Car retailers enjoyed a 364% year-on-year increase in profits during July as appreciating used car values boosted the sector, according to ASE.
The insight and consultancy’s monthly retailer profitability KPIs showed that retailers improved profitability by nearly £14,000 to £65,000 during the month as an imbalance between supply and demand set used car values soaring.
ASE said that the strong start to the second half of the year had pushed rolling 12-month average return on sales (RoS) up to 2.17% – a huge increase on the 0.37% achieved in the rolling 12 months to July 2020.
Chief commercial officer Mike Fazal compiled the report. He said: “Phenomenally strong used car performance continued to be the principal driver behind the current strong profitability, with rolling 12 month return on investment now practically up to 100%.”
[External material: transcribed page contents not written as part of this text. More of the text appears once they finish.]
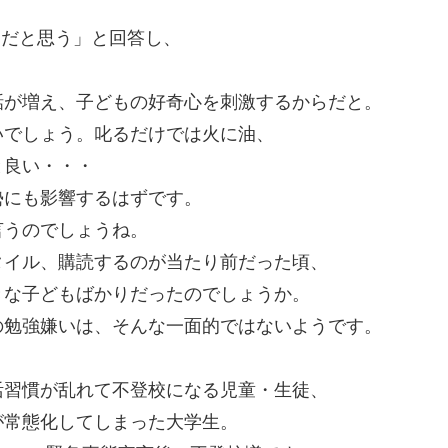
きだと思う」と回答し、
話が増え、子どもの好奇心を刺激するからだと。
いでしょう。叱るだけでは火に油、
と良い・・・
勢にも影響するはずです。
言うのでしょうね。
タイル、購読するのが当たり前だった頃、
きな子どもばかりだったのでしょうか。
の勉強嫌いは、そんな一面的ではないようです。
活習慣が乱れて不登校になる児童・生徒、
が常態化してしまった大学生。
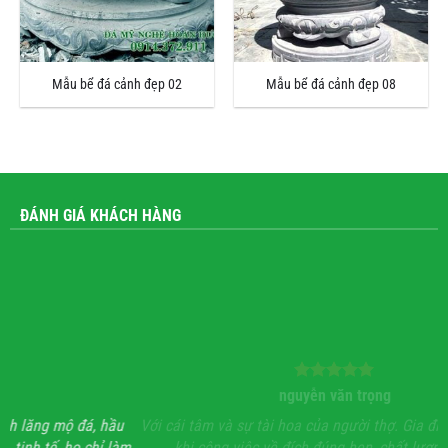
Mẫu bể đá cảnh đẹp 02
Mẫu bể đá cảnh đẹp 08
ĐÁNH GIÁ KHÁCH HÀNG
nguyễn văn trọng
, hầu
Với cái tâm và sự tài hoa của người thợ. Gia đình rất hoan hỉ
hỉ làm
khi công việc về đích đúng hẹn, chất lượng, uy tín.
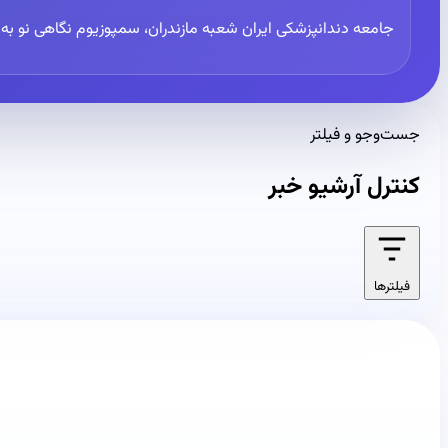
جامعه دندانپزشکی ایران شعبه مازندران، سمپوزیوم نگاهی نو به در
جست‌وجو و فیلتر
کنترل آرشیو خبر
فیلترها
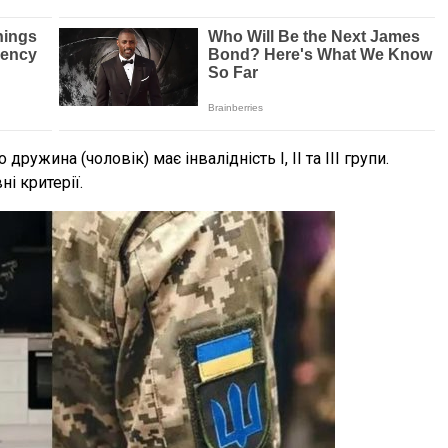
 дружина (чоловік) має інвалідність І, ІІ та ІІІ групи.
і критерії.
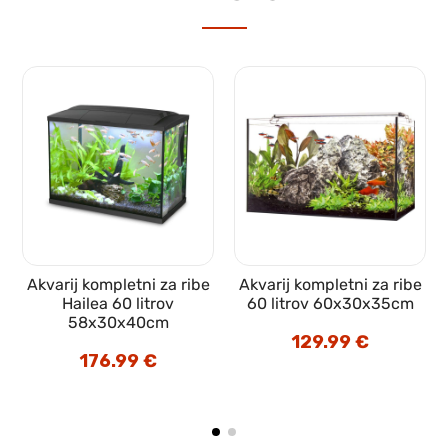
Akvarij kompletni za ribe
Akvarij kompletni za ribe
Hailea 60 litrov
60 litrov 60x30x35cm
58x30x40cm
129.99
€
176.99
€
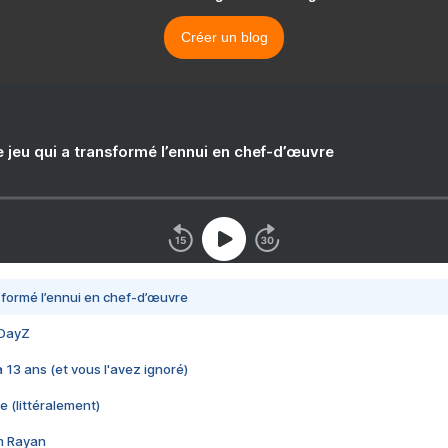
Créer un blog
e jeu qui a transformé l’ennui en chef-d’œuvre
nsformé l’ennui en chef-d’œuvre
 DayZ
 a 13 ans (et vous l'avez ignoré)
e (littéralement)
im Rayan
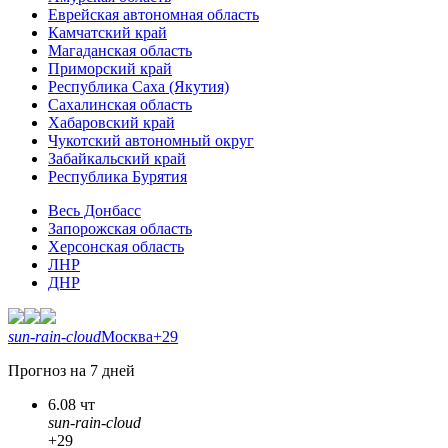
Еврейская автономная область
Камчатский край
Магаданская область
Приморский край
Республика Саха (Якутия)
Сахалинская область
Хабаровский край
Чукотский автономный округ
Забайкальский край
Республика Бурятия
Весь Донбасс
Запорожская область
Херсонская область
ЛНР
ДНР
sun-rain-cloud
Москва
+29
Прогноз на 7 дней
6.08 чт
sun-rain-cloud
+29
It added: “Stockturn is now below the benchmark of 45 days, reflecting the strength of current market demand.”
Earlier this week Cox Automotive’s insight and strategy director, Phillip Nothard, warned that car dealers across the UK will have to compromise on their usual stock demands in order to fill their forecourts in a sector now “starved of stock”.
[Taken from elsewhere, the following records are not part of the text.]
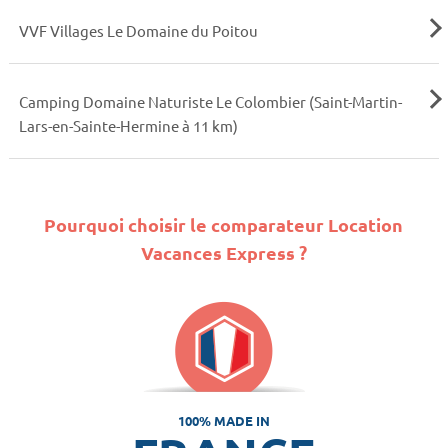
VVF Villages Le Domaine du Poitou
Camping Domaine Naturiste Le Colombier (Saint-Martin-
Lars-en-Sainte-Hermine à 11 km)
Pourquoi choisir le comparateur Location
Vacances Express ?
100% MADE IN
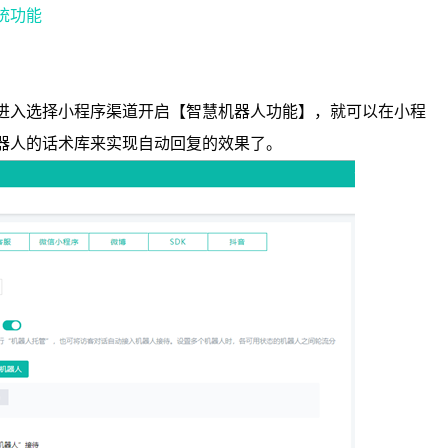
统功能
进入选择小程序渠道开启【智慧机器人功能】，就可以在小程
器人的话术库来实现自动回复的效果了。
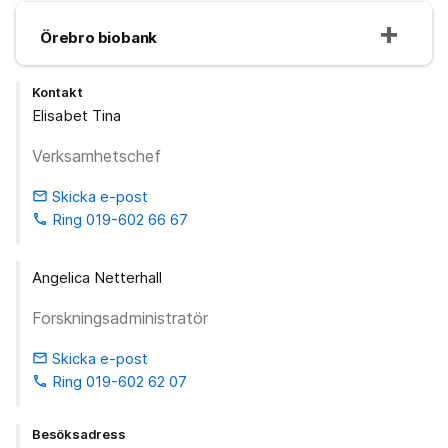
Örebro biobank
Kontakt
Elisabet Tina
Verksamhetschef
Skicka e-post
email
Ring 019-602 66 67
phone
Angelica Netterhall
Forskningsadministratör
Skicka e-post
email
Ring 019-602 62 07
phone
Besöksadress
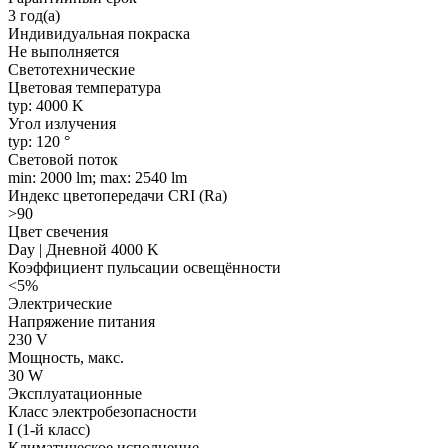
3 год(а)
Индивидуальная покраска
Не выполняется
Светотехнические
Цветовая температура
typ: 4000 K
Угол излучения
typ: 120 °
Световой поток
min: 2000 lm; max: 2540 lm
Индекс цветопередачи CRI (Ra)
>90
Цвет свечения
Day | Дневной 4000 K
Коэффициент пульсации освещённости
<5%
Электрические
Напряжение питания
230 V
Мощность, макс.
30 W
Эксплуатационные
Класс электробезопасности
I (1-й класс)
Климатическое исполнение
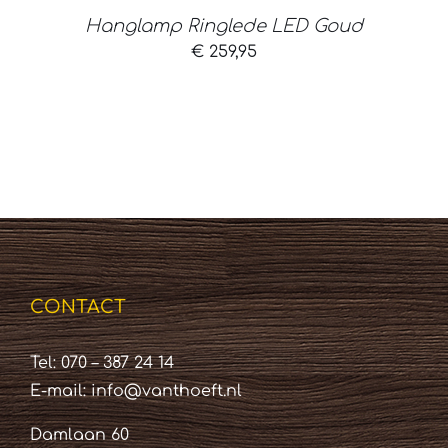
Hanglamp Ringlede LED Goud
€
259,95
CONTACT
Tel: 070 – 387 24 14
E-mail:
info@vanthoeft.nl
Damlaan 60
But dealers at last night’s AM Awards event were positive about the market’s momentum.
One AM100 car retail boss said: “I can see the strong margins and supply of used cars continuing to the point where we’re able to benefit from an influx of new car stock into a market ready to benefit from plenty of pent-up demand in 2022. I think the outlook is really positive.”
As the automotive sector battled to cope with a “tsunami” of aftersales business in September – the result of the DVSA’s COVID-prompted MOT extensions in 2020 – ASE reported that July had also delivered improved trade for the sector’s workshops.
Overhead absorption continued to rise during July, Fazal reported, with practically two thirds of the overhead costs of the business now covered by aftersales profits.
He added: “We continue to see managed overheads with strong aftersales profits, even despite the MOT holiday hangover from the prior year.”
While Government’s COVID-19 rates rebate started to taper off in July, ASE also reported that its data had indicated just a small increase in costs during the month.
But the report added: “Keeping costs down will be vital to protect the recent gains made in overhead absorption.”